Equivoci degli «asini» ulivisti

Il problema economico principale dell'Italia sono le idee sbagliate o asservite sull'economia prodotte dal corpo grosso che domina la comunicazione in materia.
Su queste pagine avevamo ipotizzato fin dal 1996 l'effetto impoverente di un euro maldisegnato che poi si è avverato. In quegli anni il corpo grosso dei commentatori italiani, tutti di sinistra, additò me, Antonio Martino, Giulio Tremonti come euroscettici delegittimando a priori le nostre analisi. Quando nel libro Il Fantasma della povertà del 1995 Tremonti ed io anticipammo i fenomeni di crisi competitiva oggi evidenti a tutti, il medesimo corpo grosso li negò o li irrise perché implicavano un cambiamento sostanziale del welfare. Infatti nel 1996 Prodi condusse la campagna elettorale promettendo che non sarebbe stato necessario cambiare modello e che ogni problema di globalizzazione sarebbe stato risolto dall'euro. Errore terribile. Ma il corpo grosso non lo criticò. Chi lo fece - noi che in tanti qui lo scrivemmo - trattati come paria. Quando Tremonti, dal 2003 in poi, avvertì gli italiani che la cessione di sovranità economica all'Europa toglieva strumenti di politica economica al governo, il corpo grosso lo accusò di voler così coprire i suoi presunti errori. Quando nel 2001 Paolo Savona ed io spiegammo in Sovranità & ricchezza che la cessione di sovranità economica deve essere bilanciata da un ritorno di simile capacità, pena l'impoverimento, una istituzione corpogrossista ci premiò per il libro, ma nella cerimonia una collega si chiese cosa c'entrasse la sovranità nazionale con l'economia. Quasi piangemmo. Ora la perdita di capacità di governo nazionale dell'economia nel sistema europeo è il massimo problema riconosciuto da tutti. Nei mesi scorsi ho anticipato, argomentando i motivi, la ripresa dell'economia che ora i dati Istat certificano. Mi sono arrivati i peggiori insulti dal corpo grosso. Oggi la crescita c'è ed abbiamo il problema di come preservarla nei limiti dei pochi mezzi nazionali per riuscirci. Le soluzioni ci sono, ma come tentare almeno di discuterle se l'opinione pubblica è dominata da commentatori ed economisti leali più alla sinistra che all'analisi razionale e scientifica della realtà?

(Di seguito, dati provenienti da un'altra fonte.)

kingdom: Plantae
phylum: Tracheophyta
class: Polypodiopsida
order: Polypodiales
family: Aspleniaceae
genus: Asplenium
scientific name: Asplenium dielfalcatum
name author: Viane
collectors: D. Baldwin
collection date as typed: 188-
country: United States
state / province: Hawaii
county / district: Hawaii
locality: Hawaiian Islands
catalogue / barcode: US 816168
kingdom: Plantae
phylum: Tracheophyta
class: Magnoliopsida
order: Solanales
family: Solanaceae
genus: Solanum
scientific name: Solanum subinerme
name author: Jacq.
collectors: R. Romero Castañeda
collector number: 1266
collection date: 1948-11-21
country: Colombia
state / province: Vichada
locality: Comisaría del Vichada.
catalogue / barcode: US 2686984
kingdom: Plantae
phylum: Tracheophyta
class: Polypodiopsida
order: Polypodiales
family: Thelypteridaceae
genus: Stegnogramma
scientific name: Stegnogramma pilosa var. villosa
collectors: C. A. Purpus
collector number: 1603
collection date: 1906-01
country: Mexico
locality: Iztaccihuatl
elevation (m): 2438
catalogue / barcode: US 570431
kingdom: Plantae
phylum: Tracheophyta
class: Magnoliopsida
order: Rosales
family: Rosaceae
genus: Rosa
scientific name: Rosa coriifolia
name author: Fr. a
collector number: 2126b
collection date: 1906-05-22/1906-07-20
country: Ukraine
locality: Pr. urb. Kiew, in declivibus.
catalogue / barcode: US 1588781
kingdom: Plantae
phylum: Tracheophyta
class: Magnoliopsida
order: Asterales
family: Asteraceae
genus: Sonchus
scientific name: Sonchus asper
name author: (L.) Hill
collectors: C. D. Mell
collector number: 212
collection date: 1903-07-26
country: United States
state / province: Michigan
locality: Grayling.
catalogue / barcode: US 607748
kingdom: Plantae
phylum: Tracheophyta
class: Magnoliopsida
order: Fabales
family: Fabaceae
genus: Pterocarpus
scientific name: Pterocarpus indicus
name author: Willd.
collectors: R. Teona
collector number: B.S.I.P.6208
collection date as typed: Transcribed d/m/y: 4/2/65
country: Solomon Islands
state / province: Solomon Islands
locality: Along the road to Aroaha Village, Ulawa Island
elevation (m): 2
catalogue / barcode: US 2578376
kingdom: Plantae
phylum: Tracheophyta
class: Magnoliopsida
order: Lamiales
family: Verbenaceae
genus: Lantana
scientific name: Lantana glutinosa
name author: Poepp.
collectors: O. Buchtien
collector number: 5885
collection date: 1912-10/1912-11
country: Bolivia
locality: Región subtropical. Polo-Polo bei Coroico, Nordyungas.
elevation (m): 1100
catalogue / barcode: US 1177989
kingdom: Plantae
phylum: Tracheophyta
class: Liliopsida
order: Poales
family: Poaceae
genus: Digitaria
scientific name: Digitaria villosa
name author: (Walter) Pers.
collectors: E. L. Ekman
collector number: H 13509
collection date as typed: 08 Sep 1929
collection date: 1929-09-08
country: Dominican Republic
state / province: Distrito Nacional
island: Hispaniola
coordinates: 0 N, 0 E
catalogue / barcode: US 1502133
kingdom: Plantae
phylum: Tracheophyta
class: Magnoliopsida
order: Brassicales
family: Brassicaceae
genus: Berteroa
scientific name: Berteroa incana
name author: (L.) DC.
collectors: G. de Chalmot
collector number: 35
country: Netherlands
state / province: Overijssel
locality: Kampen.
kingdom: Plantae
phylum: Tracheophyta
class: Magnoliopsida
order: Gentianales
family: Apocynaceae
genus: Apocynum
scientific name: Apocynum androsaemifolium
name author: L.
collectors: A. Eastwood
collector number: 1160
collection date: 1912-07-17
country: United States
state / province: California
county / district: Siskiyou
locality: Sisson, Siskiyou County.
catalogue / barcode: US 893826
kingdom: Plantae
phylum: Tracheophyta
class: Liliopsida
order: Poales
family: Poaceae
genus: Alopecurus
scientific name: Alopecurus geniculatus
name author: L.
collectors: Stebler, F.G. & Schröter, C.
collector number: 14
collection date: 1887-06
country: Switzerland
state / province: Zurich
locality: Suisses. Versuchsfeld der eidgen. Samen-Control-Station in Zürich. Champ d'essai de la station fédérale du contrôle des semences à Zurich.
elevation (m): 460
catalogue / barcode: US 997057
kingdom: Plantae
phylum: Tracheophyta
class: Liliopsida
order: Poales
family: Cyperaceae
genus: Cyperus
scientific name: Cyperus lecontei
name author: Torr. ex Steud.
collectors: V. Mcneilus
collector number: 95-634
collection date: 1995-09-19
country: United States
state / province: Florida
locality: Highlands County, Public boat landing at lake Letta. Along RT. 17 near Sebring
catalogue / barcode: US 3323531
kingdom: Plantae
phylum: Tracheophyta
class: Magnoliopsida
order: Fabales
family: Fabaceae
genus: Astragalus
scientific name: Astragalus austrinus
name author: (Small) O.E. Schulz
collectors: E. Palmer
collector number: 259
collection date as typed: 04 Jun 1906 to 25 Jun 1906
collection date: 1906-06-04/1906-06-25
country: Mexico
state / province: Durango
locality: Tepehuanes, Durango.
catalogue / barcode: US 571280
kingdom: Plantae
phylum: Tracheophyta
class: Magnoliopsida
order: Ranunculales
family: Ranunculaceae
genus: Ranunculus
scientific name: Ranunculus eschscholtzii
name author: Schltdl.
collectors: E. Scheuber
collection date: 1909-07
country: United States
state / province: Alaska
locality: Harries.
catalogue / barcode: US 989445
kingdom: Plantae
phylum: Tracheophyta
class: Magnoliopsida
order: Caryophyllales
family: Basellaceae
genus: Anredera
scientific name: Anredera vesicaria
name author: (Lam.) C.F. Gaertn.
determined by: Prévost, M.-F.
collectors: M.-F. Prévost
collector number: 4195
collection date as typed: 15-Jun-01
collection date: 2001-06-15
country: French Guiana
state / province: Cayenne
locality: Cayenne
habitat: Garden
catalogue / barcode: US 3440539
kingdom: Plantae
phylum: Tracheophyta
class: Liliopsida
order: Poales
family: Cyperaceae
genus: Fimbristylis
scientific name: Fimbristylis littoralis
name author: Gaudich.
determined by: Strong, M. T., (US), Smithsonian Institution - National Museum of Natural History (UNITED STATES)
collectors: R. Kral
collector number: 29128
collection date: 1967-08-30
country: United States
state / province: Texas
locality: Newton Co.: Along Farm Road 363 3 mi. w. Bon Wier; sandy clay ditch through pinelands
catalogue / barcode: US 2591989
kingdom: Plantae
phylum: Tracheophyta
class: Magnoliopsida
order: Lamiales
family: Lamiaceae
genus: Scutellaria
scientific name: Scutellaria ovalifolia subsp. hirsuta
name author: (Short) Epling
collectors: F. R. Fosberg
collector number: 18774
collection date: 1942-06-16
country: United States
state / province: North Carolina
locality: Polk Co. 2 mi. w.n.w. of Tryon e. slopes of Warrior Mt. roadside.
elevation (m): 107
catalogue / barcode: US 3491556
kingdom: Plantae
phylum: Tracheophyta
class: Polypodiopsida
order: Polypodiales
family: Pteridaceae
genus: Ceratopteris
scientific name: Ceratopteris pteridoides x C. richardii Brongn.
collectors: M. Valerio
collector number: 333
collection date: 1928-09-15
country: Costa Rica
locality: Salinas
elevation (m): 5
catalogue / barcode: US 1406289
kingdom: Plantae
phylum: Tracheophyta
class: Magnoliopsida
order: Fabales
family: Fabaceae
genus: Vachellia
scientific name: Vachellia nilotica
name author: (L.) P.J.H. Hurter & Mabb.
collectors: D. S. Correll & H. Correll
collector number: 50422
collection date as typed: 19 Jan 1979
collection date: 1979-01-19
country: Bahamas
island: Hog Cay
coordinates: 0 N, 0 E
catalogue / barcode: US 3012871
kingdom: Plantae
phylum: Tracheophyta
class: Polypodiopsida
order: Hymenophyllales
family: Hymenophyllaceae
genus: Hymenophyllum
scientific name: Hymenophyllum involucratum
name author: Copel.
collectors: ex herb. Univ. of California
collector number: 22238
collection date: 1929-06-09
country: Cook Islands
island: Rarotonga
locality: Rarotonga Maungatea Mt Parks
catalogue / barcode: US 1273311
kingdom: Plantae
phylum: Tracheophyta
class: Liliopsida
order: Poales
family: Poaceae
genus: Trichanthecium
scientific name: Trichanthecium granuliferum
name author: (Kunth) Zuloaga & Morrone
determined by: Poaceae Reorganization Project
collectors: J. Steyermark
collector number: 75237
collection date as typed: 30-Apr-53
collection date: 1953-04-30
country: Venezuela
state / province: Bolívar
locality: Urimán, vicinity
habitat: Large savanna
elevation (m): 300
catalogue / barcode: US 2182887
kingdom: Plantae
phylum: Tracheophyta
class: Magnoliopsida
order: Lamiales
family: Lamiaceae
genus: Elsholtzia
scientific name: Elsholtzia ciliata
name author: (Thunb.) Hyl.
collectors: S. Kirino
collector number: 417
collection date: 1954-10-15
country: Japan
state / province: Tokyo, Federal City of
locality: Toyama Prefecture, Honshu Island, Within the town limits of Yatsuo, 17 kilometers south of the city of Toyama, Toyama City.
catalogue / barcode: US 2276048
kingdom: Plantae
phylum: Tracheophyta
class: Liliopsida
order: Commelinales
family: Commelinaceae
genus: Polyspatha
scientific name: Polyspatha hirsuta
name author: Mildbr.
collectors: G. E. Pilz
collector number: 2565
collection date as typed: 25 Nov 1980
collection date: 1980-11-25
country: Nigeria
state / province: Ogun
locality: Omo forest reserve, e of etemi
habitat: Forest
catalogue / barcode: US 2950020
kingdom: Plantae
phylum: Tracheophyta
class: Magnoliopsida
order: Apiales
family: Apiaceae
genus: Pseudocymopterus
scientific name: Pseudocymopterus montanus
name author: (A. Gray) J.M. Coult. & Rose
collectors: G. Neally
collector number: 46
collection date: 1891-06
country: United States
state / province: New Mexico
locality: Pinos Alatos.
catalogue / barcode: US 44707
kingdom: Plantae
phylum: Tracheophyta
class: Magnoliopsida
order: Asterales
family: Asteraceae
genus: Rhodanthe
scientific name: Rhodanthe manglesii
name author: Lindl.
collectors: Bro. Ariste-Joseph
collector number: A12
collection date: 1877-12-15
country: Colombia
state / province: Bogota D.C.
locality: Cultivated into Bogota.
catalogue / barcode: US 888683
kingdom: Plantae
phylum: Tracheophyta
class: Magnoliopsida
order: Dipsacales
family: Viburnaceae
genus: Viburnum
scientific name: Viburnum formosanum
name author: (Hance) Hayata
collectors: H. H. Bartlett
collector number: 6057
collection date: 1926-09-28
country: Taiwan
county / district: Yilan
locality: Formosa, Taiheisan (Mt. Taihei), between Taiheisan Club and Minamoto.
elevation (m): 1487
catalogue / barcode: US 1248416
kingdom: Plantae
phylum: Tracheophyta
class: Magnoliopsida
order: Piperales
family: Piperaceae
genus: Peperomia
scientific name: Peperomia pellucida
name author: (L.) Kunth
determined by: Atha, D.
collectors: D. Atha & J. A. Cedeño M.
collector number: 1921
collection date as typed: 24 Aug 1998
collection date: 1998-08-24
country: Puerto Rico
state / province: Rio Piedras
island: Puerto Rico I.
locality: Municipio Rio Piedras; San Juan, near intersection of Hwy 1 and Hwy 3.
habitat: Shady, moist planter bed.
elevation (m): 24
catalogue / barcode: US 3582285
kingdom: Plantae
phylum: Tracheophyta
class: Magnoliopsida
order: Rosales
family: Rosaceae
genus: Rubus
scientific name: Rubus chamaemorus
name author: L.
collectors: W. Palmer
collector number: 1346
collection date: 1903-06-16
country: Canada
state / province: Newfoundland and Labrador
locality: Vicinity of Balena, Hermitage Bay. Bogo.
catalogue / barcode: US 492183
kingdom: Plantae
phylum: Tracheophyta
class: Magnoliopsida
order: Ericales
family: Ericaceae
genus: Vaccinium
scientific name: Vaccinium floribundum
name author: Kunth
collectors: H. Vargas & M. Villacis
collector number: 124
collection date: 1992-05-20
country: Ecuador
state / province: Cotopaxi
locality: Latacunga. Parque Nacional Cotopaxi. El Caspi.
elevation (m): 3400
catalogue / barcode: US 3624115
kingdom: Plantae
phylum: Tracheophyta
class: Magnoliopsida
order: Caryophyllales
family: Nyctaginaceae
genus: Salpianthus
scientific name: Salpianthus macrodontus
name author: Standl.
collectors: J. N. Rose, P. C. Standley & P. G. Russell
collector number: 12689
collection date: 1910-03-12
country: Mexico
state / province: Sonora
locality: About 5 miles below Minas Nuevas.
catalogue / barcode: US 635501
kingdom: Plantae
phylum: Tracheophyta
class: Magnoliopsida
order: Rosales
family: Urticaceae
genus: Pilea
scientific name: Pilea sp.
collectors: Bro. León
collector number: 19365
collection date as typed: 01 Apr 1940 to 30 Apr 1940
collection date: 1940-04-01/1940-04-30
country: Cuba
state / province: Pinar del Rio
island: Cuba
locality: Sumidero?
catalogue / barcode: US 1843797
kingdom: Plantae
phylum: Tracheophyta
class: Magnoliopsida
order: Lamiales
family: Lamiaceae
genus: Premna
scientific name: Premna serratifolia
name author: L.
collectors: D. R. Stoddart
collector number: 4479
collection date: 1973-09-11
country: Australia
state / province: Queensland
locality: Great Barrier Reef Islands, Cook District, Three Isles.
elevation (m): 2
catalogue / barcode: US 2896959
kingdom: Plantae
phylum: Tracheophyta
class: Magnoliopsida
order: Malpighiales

Non lo so, suggerite, ma ritengo debba diventare oggetto di dibattito la inaccettabile bassa qualità tecnica ed immoralità di chi domina l'opinione pubblica in economia. In particolare, l'effetto devastante prodotto dagli economisti e commentatori di sinistra è quello di far credere a tanti, troppi, lettori e telespettatori che sia possibile creare e mantenere la ricchezza con alte tasse, mercato del lavoro rigido, in generale con l'apparato di modello quasi sovietico che ci ritroviamo. Da un lato, è certamente possibile mantenere tecnicamente in vita tale modello, ma al prezzo di perdere ogni anno quote di ricchezza non più rinnovabile. In sintesi, gli economisti e cantori di sinistra imbrogliano la gente certificando l'illusione che la possibilità di rallentare la decadenza di un sistema economico equivalga ad una sua buona gestione. Non è vero, non è possibile. Ed ora un governo di sinistra si appresta a trasformare in misure concrete l'idea di conservare la forma inefficiente del welfare, peggiorandola. Con la complicazione di un regime persecutorio per quella parte d'Italia (Nord e Adriatico) che crea ricchezza tirando il resto che non lo fa. Il punto: tali errori ed orrori sono stati già fatti dal 1996 al 2001 e l'Italia economica è sopravvissuta, pur a fatica, ma ora è improbabile che la nostra economia riuscirà a sostenerli senza soffrire danni irreparabili perché le condizioni esterne sono più stringenti. Abbiamo meno spazio per errori. E c'è un'opinione pubblica rossificata in materia economica che non sa o non vuole segnalarli, favorendoli per deficit di critica e conformismo compiacente. Per questo chiedo agli economisti e ricercatori di scuola realista e razionale di uscire dal silenzio, di superare la paura di andare contro il corpo grosso ed il suo potere, di avere coraggio. Senza qualificazione della cultura economica e della sua comunicazione non potremo difendere e, poi, riformare l'economia reale.